> Work instruction 1
Retype the rows, starting with the first row and going on through the line with "11: (46, 188)", leaving the pictures out.

> Provided text

For the purposes of this Plan, the following terms shall have the following meanings:

Award” means the Restricted Shares granted to an Eligible Participant under the Plan on an Award Date, evidenced by an Award Agreement and subject to the terms and conditions of the Plan and the Award Agreement;

Award Agreement” means an agreement, substantially in the form of the agreement set out in Schedule 1 to this Plan, entered into by an Eligible Participant and the Corporation pursuant to which an Award is granted to the Eligible Participant in accordance with the Plan, and containing such additional terms and conditions not inconsistent with the Plan as the Board or the Committee shall deem desirable;

“Award Date” means the date on which an Award is granted, which date may be on or, if determined by the Board or the Committee at the time of grant, after the date that the Board or the Committee resolves to grant the Award;

“Board” means the board of directors of the Corporation;

“Change of Control” shall have the meaning set forth in Section 6.1;

“Committee” shall have the meaning set forth in Section 3;

“consultant” means, as defined in National Instrument 45-106 Prospectus and Registration Exemptions (or a successor instrument), for an issuer, a person other than an employee, executive officer, or director of the issuer or of a related entity of the issuer, that:

 
(i)
is engaged to provide services to the issuer or a related entity of the issuer, other than services provided in relation to a distribution;

 
(ii)
provides the services under a written contract with the issuer or a related entity of the issuer, and

 
 

 
 
 
(iii)
spends or will spend a significant amount of time and attention on the affairs and business of the issuer or a related entity of the issuer

and includes, for an individual consultant, a corporation of which the individual consultant is an employee or shareholder, and a partnership of which the individual consultant is an employee or partner;

“Corporation” means NeuLion, Inc. (formerly JumpTV Inc.);

“Exchange” means the stock exchange or quotation system on which the Corporation’s Shares are listed, if any;

Eligible Participant” means any employee or consultant of the Corporation designated by the Board or the Committee as eligible to participate in the Plan;

“Insider” has the meaning ascribed thereto in the Securities Act (Ontario);

“NeuLion Market Value” means on any given date:

 
(i)
the closing price per share of the Shares on the Exchange on the business day next preceding such date;

 
(ii)
if there is no sale of the Shares on the Exchange at its close on such business day, then the last bid price per share of the Shares on the Exchange on such business day; or
 
 
(iii)
if the Shares are not listed on a recognized stock exchange or quoted on the over-the-counter market, then the price per share per Class A Share determined by the Board in good faith;

 
“Plan” means the Restricted Share Plan of the Corporation;

“Restricted Share” means a restricted share granted under the Plan pursuant to a particular award agreement and “Restricted Shares” shall have a corresponding meaning;

“Restricted Share Holder” shall have the meaning set forth in Section 5.2;

“Shares” means the Class A shares of the Corporation or such other class of voting shares of the Corporation for which the Class A shares may hereafter be converted or exchanged;

“Subsidiaries” shall have the meaning set forth in Section 1;

“Vesting Date” shall have the meaning set forth in Section 5.3.

> Work instruction 2
Echo the plan definitions, starting with "if the Shares" and going on through "in Section 5.3.".

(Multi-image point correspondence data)
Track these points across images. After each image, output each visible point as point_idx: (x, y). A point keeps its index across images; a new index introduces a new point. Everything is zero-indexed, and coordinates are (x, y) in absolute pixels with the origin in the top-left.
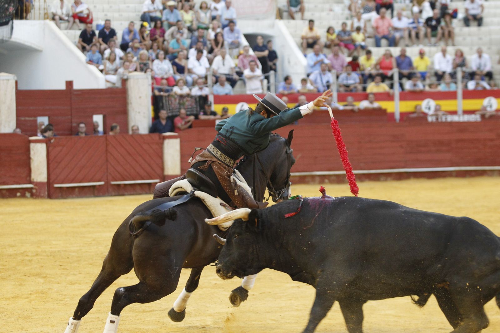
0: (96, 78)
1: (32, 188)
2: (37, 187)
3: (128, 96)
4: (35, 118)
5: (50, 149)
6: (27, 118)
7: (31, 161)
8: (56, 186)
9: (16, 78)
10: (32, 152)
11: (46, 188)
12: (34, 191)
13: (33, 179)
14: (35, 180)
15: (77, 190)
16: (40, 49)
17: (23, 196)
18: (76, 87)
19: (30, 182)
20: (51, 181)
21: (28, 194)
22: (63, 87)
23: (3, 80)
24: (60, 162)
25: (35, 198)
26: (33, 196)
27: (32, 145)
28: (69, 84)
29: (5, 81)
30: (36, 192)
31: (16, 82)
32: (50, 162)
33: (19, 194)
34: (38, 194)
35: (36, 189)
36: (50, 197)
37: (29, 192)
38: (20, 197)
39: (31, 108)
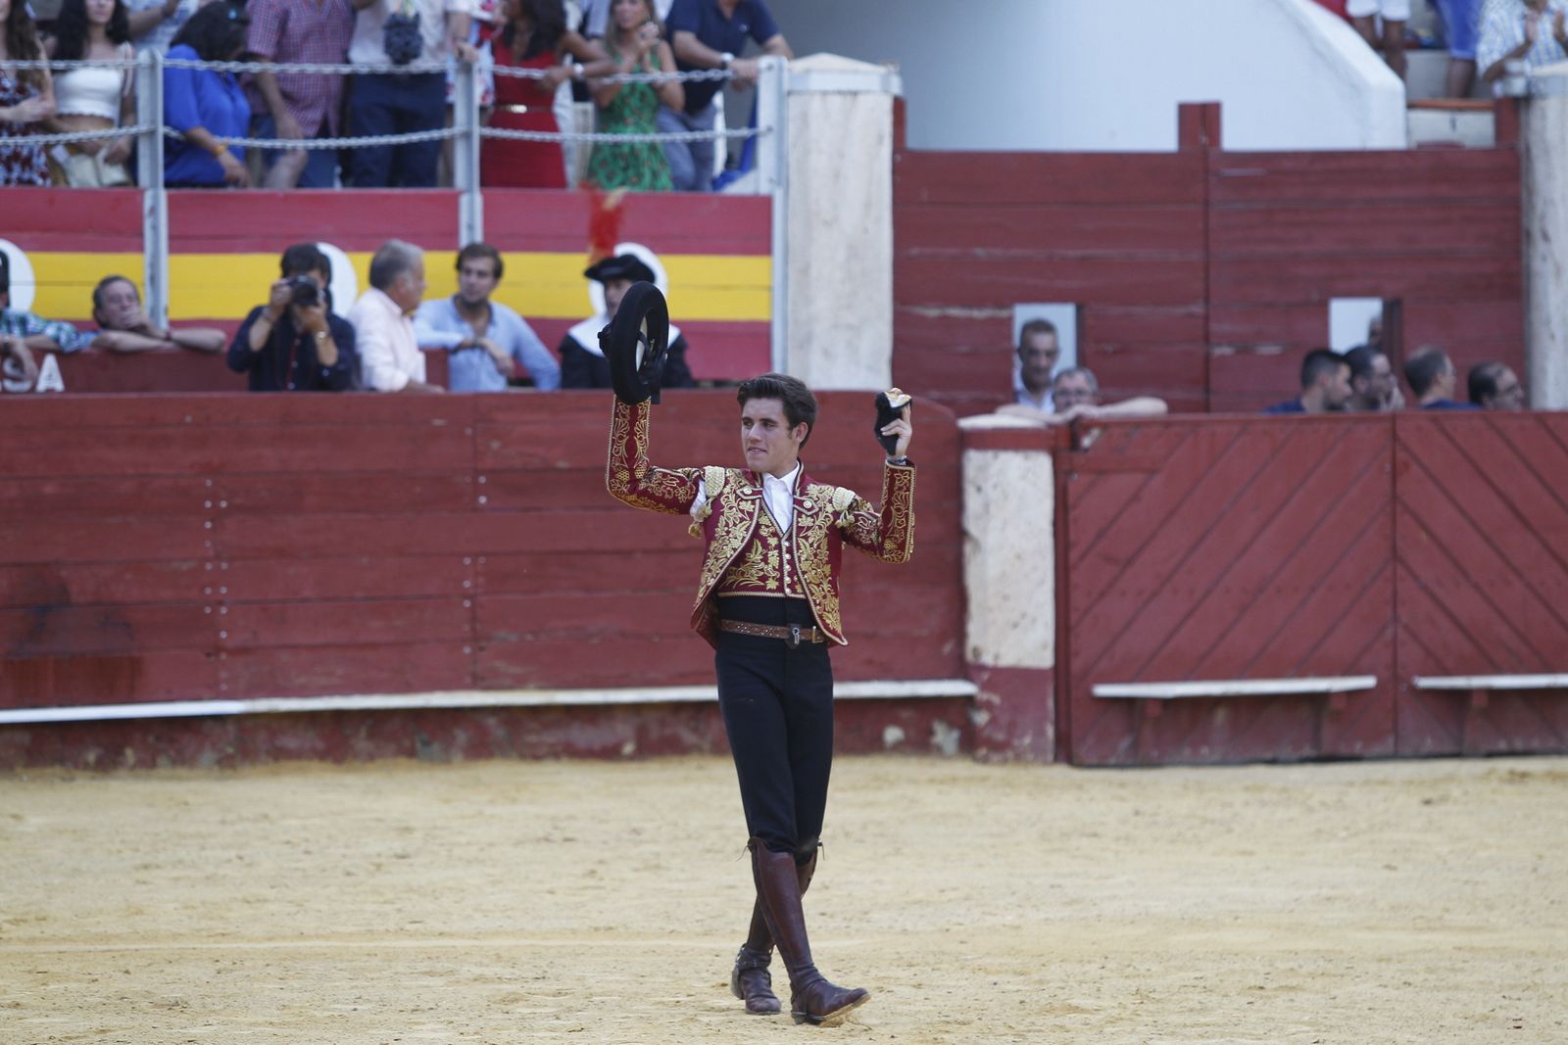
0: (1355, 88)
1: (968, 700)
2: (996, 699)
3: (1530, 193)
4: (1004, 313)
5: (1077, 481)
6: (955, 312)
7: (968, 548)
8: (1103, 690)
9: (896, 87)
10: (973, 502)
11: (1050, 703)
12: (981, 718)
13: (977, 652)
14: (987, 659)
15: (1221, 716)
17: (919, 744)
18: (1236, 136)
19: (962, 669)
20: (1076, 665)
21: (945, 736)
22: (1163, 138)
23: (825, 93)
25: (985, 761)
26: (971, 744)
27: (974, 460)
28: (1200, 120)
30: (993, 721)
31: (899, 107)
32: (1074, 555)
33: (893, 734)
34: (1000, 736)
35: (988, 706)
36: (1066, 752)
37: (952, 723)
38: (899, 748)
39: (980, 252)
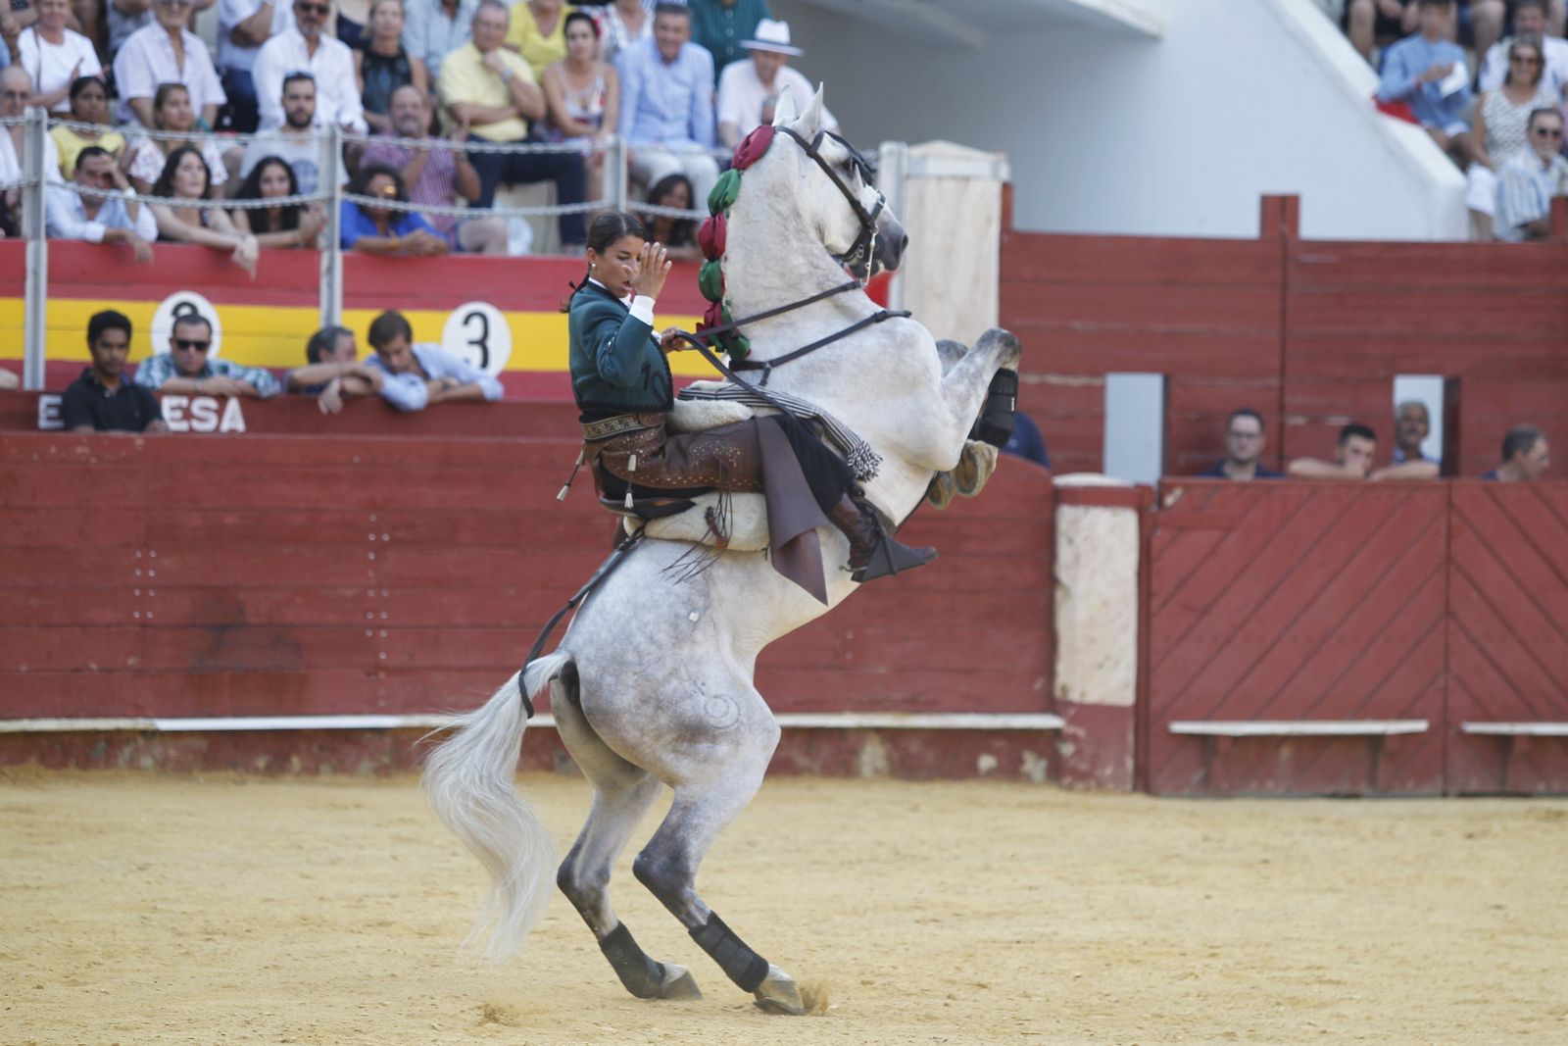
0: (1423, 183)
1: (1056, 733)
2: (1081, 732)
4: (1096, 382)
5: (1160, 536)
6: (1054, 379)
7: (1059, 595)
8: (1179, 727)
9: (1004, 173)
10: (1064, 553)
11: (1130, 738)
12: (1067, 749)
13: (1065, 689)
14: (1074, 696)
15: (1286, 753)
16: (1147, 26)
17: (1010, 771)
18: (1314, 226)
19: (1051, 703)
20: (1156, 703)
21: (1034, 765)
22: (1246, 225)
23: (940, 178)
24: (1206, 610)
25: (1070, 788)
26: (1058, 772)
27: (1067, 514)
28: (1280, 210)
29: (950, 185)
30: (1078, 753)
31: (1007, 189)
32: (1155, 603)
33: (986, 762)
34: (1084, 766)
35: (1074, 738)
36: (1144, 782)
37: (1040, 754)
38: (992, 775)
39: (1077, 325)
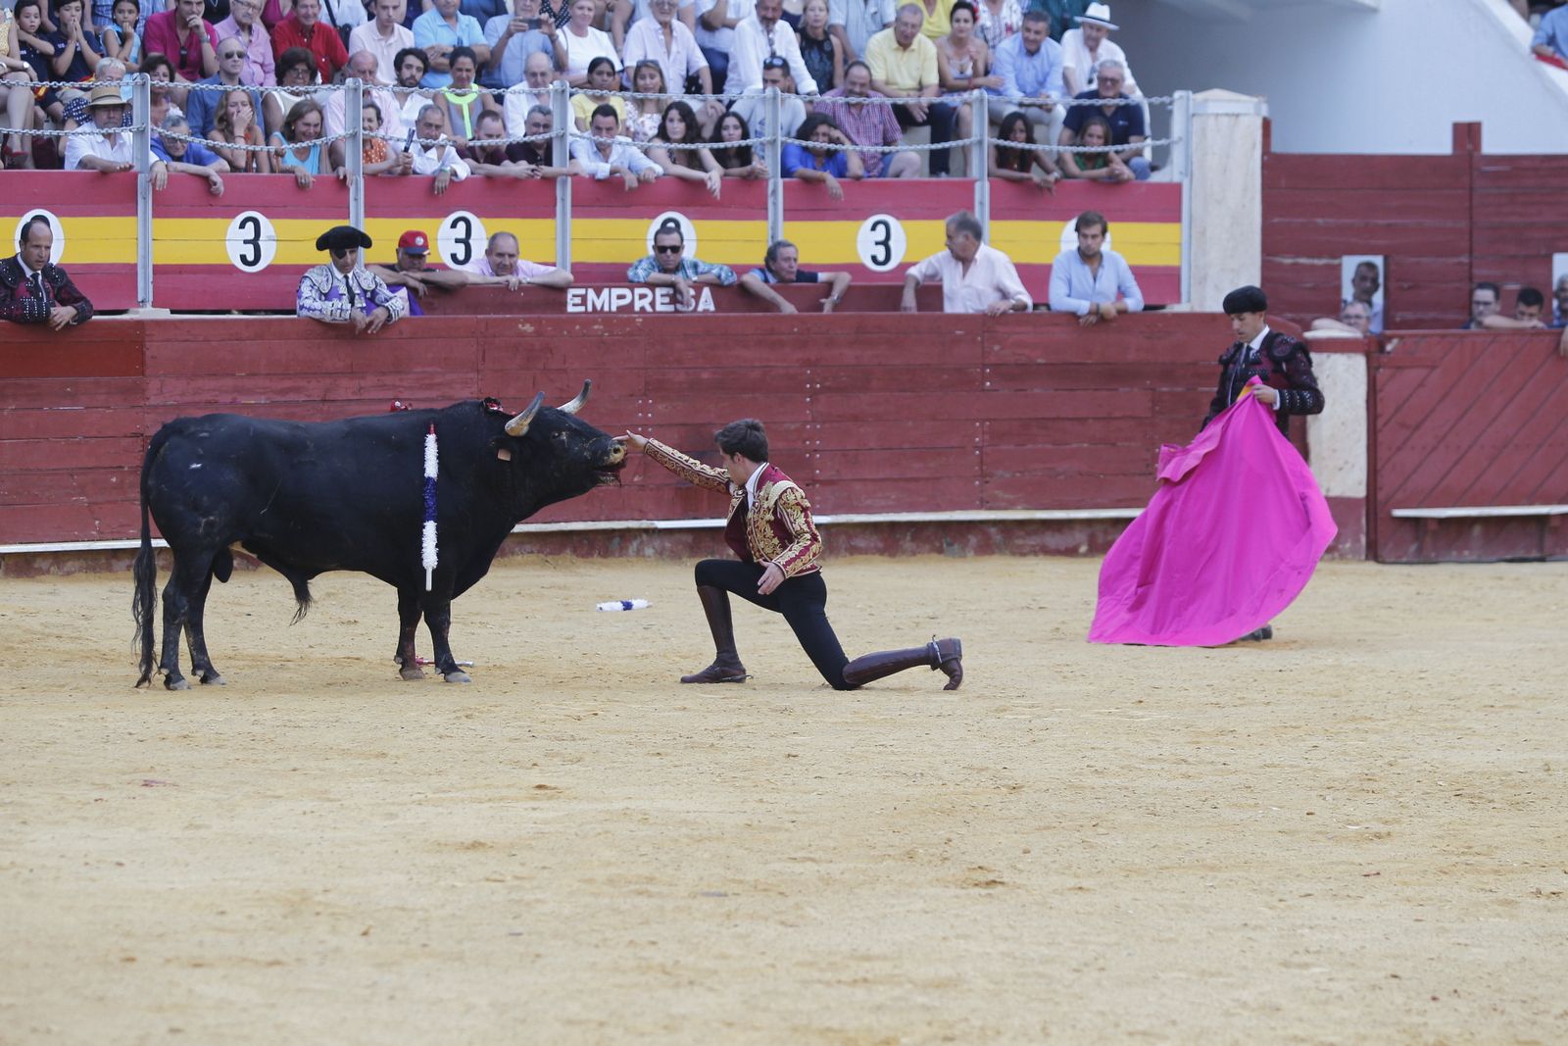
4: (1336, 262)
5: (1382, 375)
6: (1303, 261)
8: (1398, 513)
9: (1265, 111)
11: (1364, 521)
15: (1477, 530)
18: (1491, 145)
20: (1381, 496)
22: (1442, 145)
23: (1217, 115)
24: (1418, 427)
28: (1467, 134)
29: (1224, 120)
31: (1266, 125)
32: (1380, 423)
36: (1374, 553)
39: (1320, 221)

> Written solution 1
Track these points across images. After each image, output each visible point as point_idx: (x, y). A point keeps its index across images; a new index introduces a new point. Everything is zero-indexed, and coordinates are (x, y) in absolute pixels with the origin in the top-left.
0: (96, 78)
1: (32, 188)
2: (37, 187)
3: (128, 96)
4: (35, 118)
5: (50, 149)
6: (27, 118)
7: (31, 161)
8: (56, 186)
9: (16, 78)
10: (32, 152)
11: (46, 188)

> Written solution 2
if the Shares are not listed on a recognized stock exchange or quoted on the over-the-counter market, then the price per share per Class A Share determined by the Board in good faith;

 
“Plan” means the Restricted Share Plan of the Corporation;

“Restricted Share” means a restricted share granted under the Plan pursuant to a particular award agreement and “Restricted Shares” shall have a corresponding meaning;

“Restricted Share Holder” shall have the meaning set forth in Section 5.2;

“Shares” means the Class A shares of the Corporation or such other class of voting shares of the Corporation for which the Class A shares may hereafter be converted or exchanged;

“Subsidiaries” shall have the meaning set forth in Section 1;

“Vesting Date” shall have the meaning set forth in Section 5.3.